Medical authorities in the poor Sahel state of Burkina Faso announced Wednesday that the number of infections there had risen by seven to 27 – and that one of them a 62-year-old diabetic woman, had died overnight.
The country’s main opposition party, the Union for Progress and Change (UPC), said in a statement that the victim was its lawmaker Rose-Marie Compaore, the first-vice president of the parliament.
South Africa, the continent’s most industrialized economy, meanwhile reported a more than one-third jump in cases, with 31 new infections bringing its tally to 116.
Nearby Zambia announced its first two confirmed cases – a couple that returned to the capital Lusaka from a 10-day holiday in France.
As of Wednesday, a tally of reported cases, compiled by AFP, stood at 576 for all of Africa.
Of these, 15 cases have been fatal: six in Egypt, five in Algeria, two in Morocco, one in Sudan and one in Burkina Faso.
Those figures are still comparatively small compared to the rest of world – the global death toll has passed 8,000 with more than 200,000 total infections.
WHO chief Tedros said sub-Saharan Africa had recorded 233 infections, but warned that the official numbers likely did not reflect the full picture.
“Probably we have undetected cases or unreported cases,” he said.
‘We Live Day to Day’
Watching from afar as disaster unfolds in Asia and Europe, some African countries have wasted little time in ordering drastic measures.
Air traffic has been particularly hard hit, as many of Africa’s initial cases were detected in people who had returned from highly-affected countries in Europe and the Middle East.
Some countries, such as Somalia, Chad, Guinea-Bissau and, most recently, the island of Madagascar have moved to stop all flights into their countries.
On Wednesday, Cape Verde – a tropical archipelago off Africa’s west coast that is heavily dependent on tourism – and the continent’s most populous nation, Nigeria, joined other nations in banning flights from the countries most affected by coronavirus.
Burkina Faso has ordered the closure of all schools and barred all public and private gatherings until the end of April.
There was concern on the unusually quiet streets of the capital Ouagadougou on Wednesday.
“It’s worrying what is happening with this virus, but we cannot barricade ourselves like developed countries. We lack everything here– we live day to day,” said bicycle seller Boureima Baguian.
“We cannot, for example, close the big market. If that happens, it’s not the coronavirus that will kill us but misery and hunger.”
South Africa, Sub-Saharan Africa’s worst-hit country, has banned all cruise ships from its ports. More than 1,700 people are stranded on a liner off Cape Town over fears that some have the virus.
It is just the latest blow to tourism across the continent, with coronavirus fears also canceling sporting, cultural and religious events.
‘Disease Hot Spot Belt’
A 2016 analysis by the Rand Corporation, a U.S. think-tank, found that of the 25 countries in the world that were most vulnerable to infectious outbreaks, 22 were in Africa – the others were Afghanistan, Yemen, and Haiti.
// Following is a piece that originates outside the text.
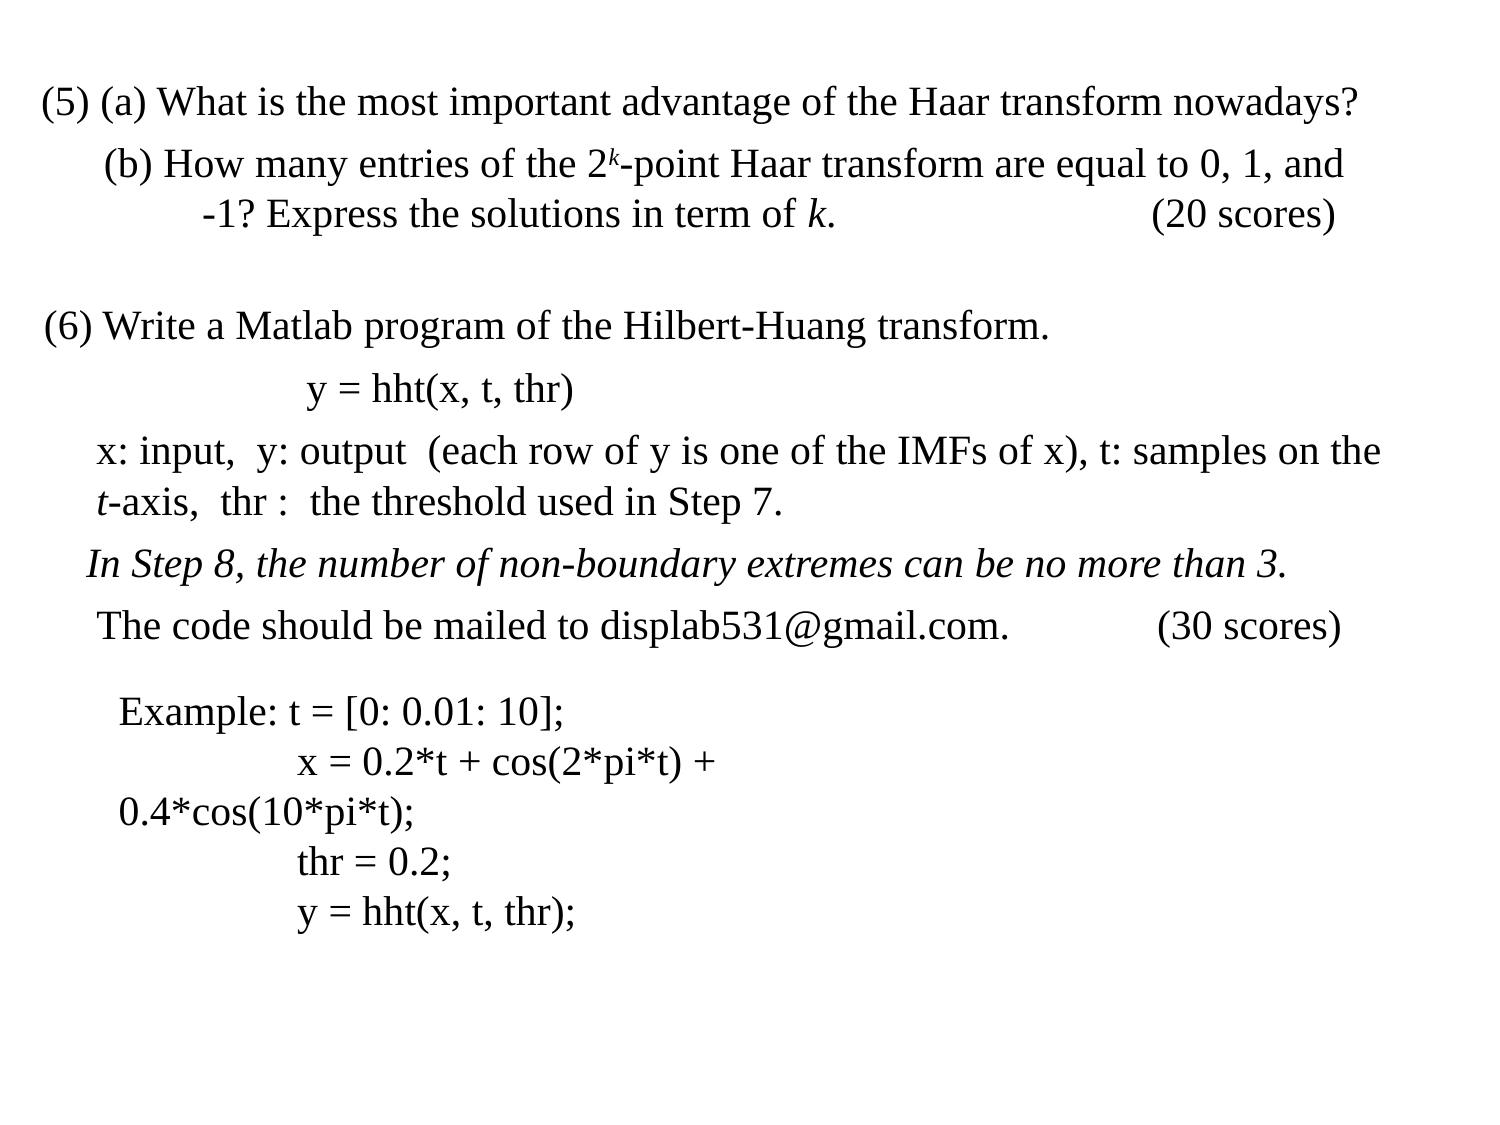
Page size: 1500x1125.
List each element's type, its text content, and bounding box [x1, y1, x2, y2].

text_box (5) (a) What is the most important advantage of the Haar transform nowadays? (b) How many entries of the 2k-point Haar transform are equal to 0, 1, and -1? Express the solutions in term of k. (20 scores) [26, 66, 1432, 244]
text_box Example: t = [0: 0.01: 10]; x = 0.2*t + cos(2*pi*t) + 0.4*cos(10*pi*t); thr = 0.2; y = hht(x, t, thr); [103, 676, 1037, 941]
text_box (6) Write a Matlab program of the Hilbert-Huang transform. y = hht(x, t, thr) x: input, y: output (each row of y is one of the IMFs of x), t: samples on the t-axis, thr : the threshold used in Step 7. In Step 8, the number of non-boundary extremes can be no more than 3. The code should be mailed to displab531@gmail.com. (30 scores) [29, 290, 1423, 656]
The report put the finger on a “disease hot spot belt” extending on a line of countries, running across the southern rim of the Sahara through the Sahel to the Horn of Africa, many of which are struggling with conflicts.
“Were a communicable disease to emerge within this chain of countries, it could easily spread across borders in all directions, abetted by high overall vulnerability and a string of weak national health systems along the way,” the report warned.
Tedros recommended that mass gatherings be avoided, urging Africa to “cut it from the bud, expecting that the worst can happen.”
“The best advice for Africa is to prepare for the worst and prepare today,” he added.